Aim of the exercise: Search the records for "Salzuflen". Copy every line where it appears.

Content starts

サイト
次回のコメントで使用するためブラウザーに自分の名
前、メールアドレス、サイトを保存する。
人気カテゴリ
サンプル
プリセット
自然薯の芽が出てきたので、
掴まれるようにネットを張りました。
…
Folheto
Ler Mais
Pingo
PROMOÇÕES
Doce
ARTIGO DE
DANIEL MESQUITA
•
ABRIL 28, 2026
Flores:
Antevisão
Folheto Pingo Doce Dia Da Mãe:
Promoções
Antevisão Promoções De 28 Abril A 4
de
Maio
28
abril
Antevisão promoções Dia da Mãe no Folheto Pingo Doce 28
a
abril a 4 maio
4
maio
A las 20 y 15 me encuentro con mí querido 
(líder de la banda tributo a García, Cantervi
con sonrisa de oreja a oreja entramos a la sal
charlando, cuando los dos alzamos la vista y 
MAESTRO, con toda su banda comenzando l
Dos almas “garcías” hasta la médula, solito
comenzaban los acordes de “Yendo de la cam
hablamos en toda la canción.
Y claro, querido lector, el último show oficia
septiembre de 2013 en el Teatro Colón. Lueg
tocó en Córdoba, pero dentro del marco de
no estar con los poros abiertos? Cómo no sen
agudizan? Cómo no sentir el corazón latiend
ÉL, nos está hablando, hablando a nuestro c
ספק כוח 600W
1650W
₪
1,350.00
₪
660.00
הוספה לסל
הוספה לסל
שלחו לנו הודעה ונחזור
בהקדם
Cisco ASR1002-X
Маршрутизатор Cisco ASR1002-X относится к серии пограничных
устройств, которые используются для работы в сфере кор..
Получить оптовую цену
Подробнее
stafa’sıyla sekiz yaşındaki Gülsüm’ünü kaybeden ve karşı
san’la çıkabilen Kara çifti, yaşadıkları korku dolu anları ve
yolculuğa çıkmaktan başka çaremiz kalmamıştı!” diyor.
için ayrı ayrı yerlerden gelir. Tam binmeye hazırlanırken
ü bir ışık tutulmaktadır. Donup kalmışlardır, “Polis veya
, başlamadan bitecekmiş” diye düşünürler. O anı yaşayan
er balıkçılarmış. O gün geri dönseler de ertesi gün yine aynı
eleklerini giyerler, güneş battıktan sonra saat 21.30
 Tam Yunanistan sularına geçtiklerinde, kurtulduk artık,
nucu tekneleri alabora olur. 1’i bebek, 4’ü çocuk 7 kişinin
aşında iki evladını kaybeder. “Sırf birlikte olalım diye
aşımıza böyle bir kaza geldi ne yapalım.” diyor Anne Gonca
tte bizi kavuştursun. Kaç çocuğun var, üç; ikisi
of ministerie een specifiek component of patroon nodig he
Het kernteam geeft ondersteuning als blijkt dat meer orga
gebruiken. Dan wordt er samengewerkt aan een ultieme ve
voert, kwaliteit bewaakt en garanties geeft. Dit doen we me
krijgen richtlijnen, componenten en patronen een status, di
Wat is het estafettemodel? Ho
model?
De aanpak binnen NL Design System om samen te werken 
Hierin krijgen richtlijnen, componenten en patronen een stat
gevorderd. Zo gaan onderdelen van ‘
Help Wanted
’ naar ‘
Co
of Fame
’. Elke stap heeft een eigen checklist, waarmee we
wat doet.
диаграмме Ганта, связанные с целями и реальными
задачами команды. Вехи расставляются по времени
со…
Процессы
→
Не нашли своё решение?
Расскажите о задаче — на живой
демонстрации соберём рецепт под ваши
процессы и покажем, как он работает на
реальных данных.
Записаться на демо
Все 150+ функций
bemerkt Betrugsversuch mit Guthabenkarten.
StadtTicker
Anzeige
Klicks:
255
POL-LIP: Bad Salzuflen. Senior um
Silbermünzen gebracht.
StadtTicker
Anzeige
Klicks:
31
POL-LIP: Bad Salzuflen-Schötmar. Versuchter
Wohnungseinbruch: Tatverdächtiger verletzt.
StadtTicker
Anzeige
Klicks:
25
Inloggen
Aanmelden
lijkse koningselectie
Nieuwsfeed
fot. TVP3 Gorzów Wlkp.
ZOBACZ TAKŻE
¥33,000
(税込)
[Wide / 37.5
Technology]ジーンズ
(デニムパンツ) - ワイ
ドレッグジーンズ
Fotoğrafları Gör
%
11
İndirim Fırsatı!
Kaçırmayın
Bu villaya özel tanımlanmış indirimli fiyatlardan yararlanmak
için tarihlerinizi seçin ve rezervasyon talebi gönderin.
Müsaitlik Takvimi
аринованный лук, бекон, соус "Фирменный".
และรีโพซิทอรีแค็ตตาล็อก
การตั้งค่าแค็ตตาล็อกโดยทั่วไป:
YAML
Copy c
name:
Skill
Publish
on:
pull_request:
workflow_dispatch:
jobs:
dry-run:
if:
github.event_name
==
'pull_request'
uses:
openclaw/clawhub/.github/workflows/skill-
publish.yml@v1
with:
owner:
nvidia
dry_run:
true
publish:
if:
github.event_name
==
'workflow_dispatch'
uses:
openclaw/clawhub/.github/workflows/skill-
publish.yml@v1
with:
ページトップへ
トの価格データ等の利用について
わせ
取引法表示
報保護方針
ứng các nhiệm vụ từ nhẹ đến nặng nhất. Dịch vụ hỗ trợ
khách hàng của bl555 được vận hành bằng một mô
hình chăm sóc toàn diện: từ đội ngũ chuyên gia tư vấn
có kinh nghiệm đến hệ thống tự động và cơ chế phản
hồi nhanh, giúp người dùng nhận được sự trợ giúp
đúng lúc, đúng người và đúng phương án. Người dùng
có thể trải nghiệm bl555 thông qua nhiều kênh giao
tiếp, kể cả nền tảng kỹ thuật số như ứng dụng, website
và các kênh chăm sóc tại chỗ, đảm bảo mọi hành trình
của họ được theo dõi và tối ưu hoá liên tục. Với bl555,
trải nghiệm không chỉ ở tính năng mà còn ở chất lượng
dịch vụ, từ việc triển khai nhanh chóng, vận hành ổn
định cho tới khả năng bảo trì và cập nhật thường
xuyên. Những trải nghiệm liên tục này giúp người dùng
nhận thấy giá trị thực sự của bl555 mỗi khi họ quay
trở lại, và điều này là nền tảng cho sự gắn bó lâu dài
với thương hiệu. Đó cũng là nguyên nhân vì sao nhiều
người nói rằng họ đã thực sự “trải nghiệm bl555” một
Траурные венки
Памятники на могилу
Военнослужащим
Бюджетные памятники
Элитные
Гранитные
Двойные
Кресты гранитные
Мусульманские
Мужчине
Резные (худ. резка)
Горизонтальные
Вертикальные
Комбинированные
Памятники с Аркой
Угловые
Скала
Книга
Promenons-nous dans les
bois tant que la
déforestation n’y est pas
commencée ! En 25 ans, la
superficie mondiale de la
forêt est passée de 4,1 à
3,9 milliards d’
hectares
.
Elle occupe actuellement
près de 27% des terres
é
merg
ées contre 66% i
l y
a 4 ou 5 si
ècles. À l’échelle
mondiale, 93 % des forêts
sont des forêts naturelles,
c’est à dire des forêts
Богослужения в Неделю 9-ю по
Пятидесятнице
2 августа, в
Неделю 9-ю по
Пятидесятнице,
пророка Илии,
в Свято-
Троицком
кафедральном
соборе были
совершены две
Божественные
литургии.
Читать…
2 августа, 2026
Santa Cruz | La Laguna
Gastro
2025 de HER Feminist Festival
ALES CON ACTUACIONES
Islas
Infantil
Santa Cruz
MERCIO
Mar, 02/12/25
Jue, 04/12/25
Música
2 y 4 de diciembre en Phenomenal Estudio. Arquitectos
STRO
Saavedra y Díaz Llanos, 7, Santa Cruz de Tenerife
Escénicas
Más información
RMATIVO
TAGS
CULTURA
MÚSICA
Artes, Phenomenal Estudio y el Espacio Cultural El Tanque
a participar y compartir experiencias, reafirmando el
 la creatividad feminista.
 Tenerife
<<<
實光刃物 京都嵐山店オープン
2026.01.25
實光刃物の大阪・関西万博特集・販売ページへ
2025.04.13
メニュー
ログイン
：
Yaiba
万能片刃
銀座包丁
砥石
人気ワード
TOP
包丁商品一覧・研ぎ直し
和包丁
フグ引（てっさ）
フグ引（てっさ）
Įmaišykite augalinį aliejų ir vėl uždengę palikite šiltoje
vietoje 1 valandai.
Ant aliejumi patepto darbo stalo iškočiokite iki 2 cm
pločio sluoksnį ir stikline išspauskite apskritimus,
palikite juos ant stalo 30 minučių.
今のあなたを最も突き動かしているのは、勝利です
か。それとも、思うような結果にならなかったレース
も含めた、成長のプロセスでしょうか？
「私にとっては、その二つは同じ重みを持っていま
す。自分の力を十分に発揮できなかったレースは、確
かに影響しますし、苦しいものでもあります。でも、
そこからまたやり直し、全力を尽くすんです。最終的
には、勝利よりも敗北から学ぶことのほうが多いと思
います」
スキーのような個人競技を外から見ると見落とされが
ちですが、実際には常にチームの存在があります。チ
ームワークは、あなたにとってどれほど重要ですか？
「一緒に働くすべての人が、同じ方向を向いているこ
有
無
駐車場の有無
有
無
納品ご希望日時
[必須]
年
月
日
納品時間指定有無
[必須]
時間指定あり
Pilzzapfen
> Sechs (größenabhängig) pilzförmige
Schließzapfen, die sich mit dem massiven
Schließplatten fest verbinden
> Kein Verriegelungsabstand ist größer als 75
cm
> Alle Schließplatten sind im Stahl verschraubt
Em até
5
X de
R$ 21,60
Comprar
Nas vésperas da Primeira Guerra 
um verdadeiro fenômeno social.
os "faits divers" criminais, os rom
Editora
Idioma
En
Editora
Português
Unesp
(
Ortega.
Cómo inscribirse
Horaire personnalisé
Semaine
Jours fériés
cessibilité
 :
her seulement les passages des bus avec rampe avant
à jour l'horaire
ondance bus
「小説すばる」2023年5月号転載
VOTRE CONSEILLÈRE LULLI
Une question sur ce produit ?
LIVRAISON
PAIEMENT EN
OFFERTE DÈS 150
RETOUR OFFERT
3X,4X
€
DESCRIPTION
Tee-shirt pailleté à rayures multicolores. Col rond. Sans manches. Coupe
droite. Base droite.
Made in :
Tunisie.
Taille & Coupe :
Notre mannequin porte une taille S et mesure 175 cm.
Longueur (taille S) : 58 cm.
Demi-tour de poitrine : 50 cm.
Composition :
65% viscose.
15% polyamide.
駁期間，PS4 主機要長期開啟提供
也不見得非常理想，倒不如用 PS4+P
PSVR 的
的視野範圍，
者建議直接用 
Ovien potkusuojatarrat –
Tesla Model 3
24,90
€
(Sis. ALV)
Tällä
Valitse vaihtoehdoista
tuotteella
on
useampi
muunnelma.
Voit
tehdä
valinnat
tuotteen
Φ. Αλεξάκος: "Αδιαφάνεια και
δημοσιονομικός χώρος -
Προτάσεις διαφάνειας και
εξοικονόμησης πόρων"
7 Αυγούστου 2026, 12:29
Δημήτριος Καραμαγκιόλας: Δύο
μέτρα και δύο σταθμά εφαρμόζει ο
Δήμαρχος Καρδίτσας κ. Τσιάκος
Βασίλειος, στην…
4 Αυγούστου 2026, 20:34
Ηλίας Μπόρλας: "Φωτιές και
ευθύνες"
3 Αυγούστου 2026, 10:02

Content ends

Exercise response:
POL-LIP: Bad Salzuflen. Senior um
POL-LIP: Bad Salzuflen-Schötmar. Versuchter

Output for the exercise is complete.